* Required action: Retype the records below exactly as they stand, omitting the pictures.

Document layout analysis data
════════════════════

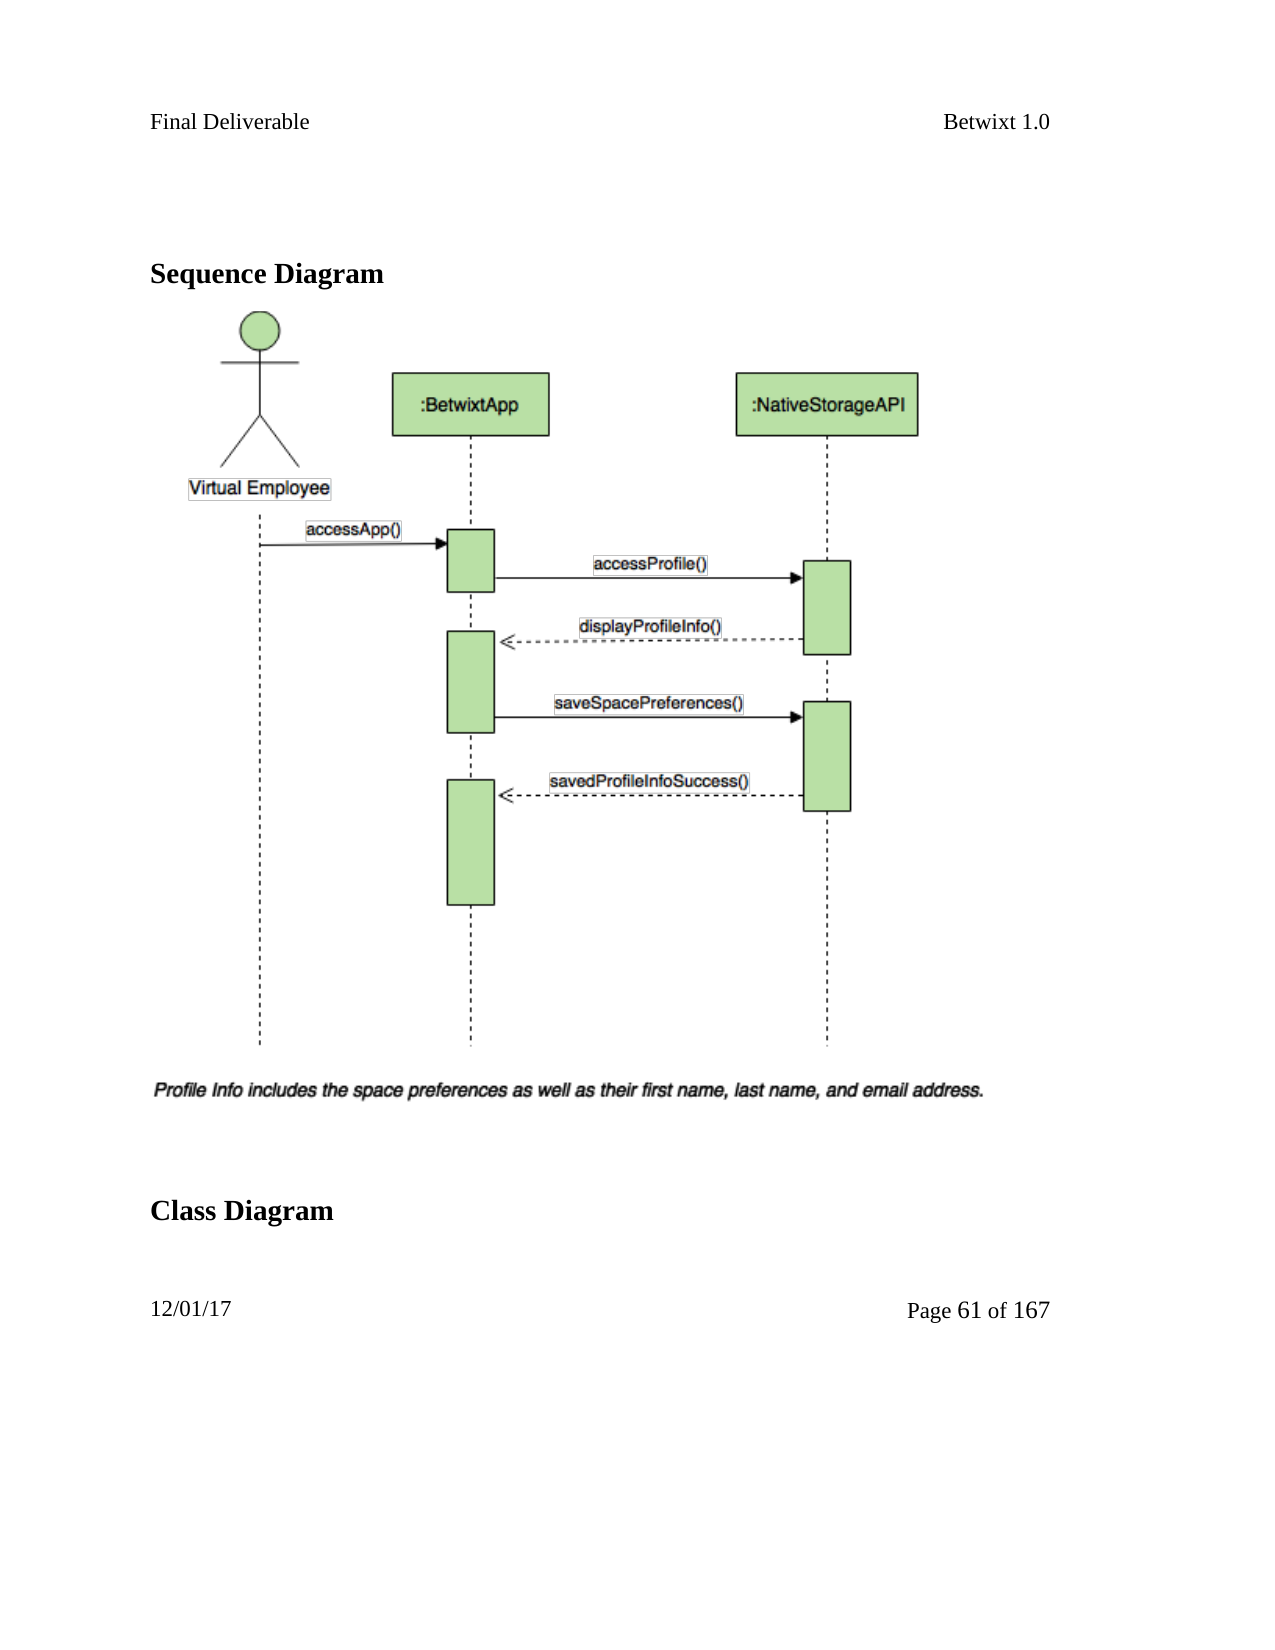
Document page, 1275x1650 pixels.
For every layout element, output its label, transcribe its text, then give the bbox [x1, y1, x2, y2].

text Sequence Diagram [150, 257, 1125, 290]
picture [150, 311, 1011, 1111]
text Class Diagram [150, 1193, 1125, 1227]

════════════════════

* Reply:
Document page, 1275x1650 pixels.
For every layout element, output its label, transcribe its text, then give the bbox [x1, y1, x2, y2].

text Sequence Diagram [150, 257, 1125, 290]
picture [150, 311, 1011, 1111]
text Class Diagram [150, 1193, 1125, 1227]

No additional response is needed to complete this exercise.